■ Estratto della pagina ■
━━━━
The Mandalorian: recensione della serie spin-off di Star Wars
Entriamo ancora una volta nel mondo di Star Wars, ma con un'accezione diversa
The Mandalorian è oramai giunto al termine e non ci resta che tirare le somme attraverso una recensione, con l’intento di capire se questo progetto ha giovato o meno all’universo creato da George Lucas. Grazie anche al collegamento con Star Wars: L’ascesa di Skywalker, la serie di Jon Favreau ha potuto godere di ampia visibilità. L’idea di fondo è quella di scostarsi dai temi e dai simbolismi cardine dell’universo cinematografico, allontanandosi da jedi, sith o spade laser. The Mandalorian gode di una pluralità di registi, che si sono occupati di uno o due episodi a testa. Dave Filoni, Deborah Chow, Ruck Famuyiwa, Taika Waititi e Bryce Dallas Howard sono stati investiti dell’onere di portare in auge l’universo di Star Wars anche nella serialità non animata.
La serie si avvale delle performance attoriali di Pedro Pascal, Carl Weathers, Werner Herzog, Nick Nolte, Gina Carano, e Giancarlo Esposito. Ambientato 6 anni dopo la caduta dell’Impero, The Mandalorian narra la storia narra le peripezie di Mando, un cacciatore di taglie mandaloriano. Quando l’Impero Galattico occupò Mandalore, il protagonista scappò insieme all’odio che lo accompagnerà per sempre; quello verso gli imperiali e quello, più preponderante, verso i droidi. Durante una missione Mando scoverà Il bambino, un piccolo della stessa razza di Yoda. Il neonato è ricercato da un affiliato dell’Impero per ragioni sconosciute e Mando opta dunque per non consegnare questa taglia, decide invece di proteggerla. Inizia quindi un lungo viaggio che vede Mando proteggere Il bambino, mentre riaffiorano frammenti del suo travagliato passato.
Indice
Filler o non-filler? – The Mandalorian recensione
Troppo spesso sul web la parola filler viene usata a sproposito. Il filler tecnicamente è un riempitivo, un qualcosa di non necessario ai fini della storia meramente utilizzato per allungare il brodo. Viene dunque aumentata la durata di una serie senza però intervenire sulla sua sostanza, che invece rimane sempre la medesima. Ecco dunque che il filler non deve alterare in alcun modo la trama, non intaccandola nel modo più assoluto. Piuttosto deve rappresentare una storia secondaria, coerente con gli stilemi del resto della serie ma lontana per importanza dagli episodi che godono di uno sviluppo di trama al loro interno. Alla luce di questa definizione appare chiaro come in The Mandalorian non siano presenti filler. Le puntate additate tali (Sanctuary, The Gunslinger e The Prisoner) non lo sono affatto.
━━━━
■ Cosa fare ■
Nella recensione di The Mandalorian, quanti anni dopo la caduta dell'Impero è ambientata la serie? Le voci non hanno alcun legame con la recensione.
━━━━
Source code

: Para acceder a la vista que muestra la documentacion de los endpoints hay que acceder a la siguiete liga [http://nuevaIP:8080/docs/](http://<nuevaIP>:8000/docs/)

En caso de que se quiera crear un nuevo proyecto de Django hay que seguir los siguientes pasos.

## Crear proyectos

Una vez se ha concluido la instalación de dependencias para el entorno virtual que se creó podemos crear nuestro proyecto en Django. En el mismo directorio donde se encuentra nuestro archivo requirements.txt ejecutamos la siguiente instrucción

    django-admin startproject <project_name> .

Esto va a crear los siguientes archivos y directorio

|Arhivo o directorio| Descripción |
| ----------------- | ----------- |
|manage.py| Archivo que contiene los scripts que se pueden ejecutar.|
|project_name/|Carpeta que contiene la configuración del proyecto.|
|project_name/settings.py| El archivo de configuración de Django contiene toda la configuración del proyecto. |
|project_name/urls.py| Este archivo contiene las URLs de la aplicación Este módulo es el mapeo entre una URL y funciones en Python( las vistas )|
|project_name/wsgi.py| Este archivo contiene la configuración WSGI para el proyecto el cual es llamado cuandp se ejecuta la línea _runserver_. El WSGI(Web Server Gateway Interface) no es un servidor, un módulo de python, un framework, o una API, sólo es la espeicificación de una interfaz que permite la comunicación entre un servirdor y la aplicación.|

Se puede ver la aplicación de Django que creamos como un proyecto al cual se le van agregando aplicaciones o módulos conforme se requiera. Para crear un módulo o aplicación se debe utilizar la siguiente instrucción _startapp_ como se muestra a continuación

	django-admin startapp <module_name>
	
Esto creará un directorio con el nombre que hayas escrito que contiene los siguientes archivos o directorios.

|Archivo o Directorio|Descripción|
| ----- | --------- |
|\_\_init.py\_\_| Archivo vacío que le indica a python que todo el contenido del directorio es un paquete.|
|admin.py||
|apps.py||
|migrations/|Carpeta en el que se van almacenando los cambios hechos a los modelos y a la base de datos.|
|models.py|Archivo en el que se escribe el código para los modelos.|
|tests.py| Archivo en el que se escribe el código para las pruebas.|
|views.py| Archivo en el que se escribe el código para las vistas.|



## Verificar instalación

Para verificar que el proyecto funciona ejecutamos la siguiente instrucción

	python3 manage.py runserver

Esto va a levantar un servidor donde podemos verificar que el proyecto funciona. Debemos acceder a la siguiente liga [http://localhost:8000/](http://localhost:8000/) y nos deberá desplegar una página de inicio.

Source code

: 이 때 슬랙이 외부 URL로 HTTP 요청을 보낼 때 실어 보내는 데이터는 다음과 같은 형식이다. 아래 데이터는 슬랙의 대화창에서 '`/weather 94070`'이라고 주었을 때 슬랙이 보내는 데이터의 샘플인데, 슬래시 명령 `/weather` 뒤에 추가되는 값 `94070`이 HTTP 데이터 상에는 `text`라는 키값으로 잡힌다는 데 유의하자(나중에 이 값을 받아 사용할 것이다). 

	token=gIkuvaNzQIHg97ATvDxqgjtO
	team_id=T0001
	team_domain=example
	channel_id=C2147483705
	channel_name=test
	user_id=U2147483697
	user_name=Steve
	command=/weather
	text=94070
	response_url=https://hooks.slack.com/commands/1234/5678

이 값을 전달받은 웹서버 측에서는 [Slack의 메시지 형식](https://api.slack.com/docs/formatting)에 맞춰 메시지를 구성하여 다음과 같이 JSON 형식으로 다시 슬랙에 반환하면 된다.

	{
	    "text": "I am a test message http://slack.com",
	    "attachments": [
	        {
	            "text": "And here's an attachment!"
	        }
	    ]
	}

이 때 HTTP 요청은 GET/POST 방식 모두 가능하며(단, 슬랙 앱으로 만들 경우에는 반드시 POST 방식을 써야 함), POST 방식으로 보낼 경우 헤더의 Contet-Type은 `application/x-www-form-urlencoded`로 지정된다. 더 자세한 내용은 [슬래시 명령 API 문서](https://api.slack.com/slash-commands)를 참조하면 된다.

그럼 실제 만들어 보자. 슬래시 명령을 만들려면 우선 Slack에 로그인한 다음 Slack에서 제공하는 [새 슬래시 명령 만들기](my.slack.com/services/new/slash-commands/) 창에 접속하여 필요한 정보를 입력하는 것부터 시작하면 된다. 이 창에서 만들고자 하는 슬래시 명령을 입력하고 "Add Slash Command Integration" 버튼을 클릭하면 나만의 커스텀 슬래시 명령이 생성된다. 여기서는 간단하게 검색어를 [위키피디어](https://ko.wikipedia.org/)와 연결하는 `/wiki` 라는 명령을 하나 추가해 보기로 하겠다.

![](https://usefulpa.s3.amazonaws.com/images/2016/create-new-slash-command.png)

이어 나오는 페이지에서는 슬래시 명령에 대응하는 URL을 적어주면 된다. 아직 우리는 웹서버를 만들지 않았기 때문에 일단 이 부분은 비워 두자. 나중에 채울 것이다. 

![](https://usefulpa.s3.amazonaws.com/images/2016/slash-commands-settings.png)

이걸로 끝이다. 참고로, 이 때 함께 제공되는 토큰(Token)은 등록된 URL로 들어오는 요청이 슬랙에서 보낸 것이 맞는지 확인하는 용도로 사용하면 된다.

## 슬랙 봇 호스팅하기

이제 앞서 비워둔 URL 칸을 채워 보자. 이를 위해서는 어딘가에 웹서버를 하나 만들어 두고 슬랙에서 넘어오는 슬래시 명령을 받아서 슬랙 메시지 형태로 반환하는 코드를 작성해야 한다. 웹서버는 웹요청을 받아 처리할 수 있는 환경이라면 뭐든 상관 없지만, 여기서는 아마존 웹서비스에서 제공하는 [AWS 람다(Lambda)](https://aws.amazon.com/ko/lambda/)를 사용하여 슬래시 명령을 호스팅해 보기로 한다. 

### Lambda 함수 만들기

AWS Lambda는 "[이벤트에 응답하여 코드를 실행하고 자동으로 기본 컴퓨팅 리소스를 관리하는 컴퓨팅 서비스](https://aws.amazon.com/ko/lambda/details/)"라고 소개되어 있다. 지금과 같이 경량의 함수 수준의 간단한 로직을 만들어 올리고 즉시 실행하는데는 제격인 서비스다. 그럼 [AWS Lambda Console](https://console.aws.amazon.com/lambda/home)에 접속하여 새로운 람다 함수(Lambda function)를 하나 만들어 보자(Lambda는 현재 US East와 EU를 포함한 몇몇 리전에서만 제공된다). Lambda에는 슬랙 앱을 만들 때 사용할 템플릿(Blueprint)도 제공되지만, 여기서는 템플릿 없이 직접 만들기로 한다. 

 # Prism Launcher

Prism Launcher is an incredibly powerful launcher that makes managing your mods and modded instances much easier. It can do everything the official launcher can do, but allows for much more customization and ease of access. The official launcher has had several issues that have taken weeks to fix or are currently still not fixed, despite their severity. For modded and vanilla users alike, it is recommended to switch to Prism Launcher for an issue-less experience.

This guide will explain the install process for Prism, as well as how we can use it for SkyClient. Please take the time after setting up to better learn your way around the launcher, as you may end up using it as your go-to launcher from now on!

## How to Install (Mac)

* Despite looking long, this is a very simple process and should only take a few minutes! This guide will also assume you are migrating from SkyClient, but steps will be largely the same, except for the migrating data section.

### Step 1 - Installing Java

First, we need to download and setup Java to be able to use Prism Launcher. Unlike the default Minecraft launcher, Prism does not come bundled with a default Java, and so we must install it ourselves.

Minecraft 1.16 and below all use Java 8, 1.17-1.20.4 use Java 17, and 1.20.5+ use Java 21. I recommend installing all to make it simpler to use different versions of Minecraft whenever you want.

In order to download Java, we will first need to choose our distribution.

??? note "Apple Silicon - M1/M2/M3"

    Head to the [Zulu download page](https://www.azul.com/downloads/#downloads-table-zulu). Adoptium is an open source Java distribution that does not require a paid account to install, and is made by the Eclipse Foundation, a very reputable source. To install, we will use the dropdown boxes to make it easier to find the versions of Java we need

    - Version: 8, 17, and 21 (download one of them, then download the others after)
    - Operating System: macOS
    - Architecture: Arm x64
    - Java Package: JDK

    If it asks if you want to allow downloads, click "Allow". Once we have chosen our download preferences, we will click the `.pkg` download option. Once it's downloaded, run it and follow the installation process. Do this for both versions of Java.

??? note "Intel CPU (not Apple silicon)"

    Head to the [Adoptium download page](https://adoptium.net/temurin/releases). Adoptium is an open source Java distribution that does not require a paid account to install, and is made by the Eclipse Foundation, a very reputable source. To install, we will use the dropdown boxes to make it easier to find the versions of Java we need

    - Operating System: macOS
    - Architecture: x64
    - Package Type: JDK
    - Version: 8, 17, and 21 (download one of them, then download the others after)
━━━━
■ Risposta ■
La serie è ambientata sei anni dopo la caduta dell'Impero.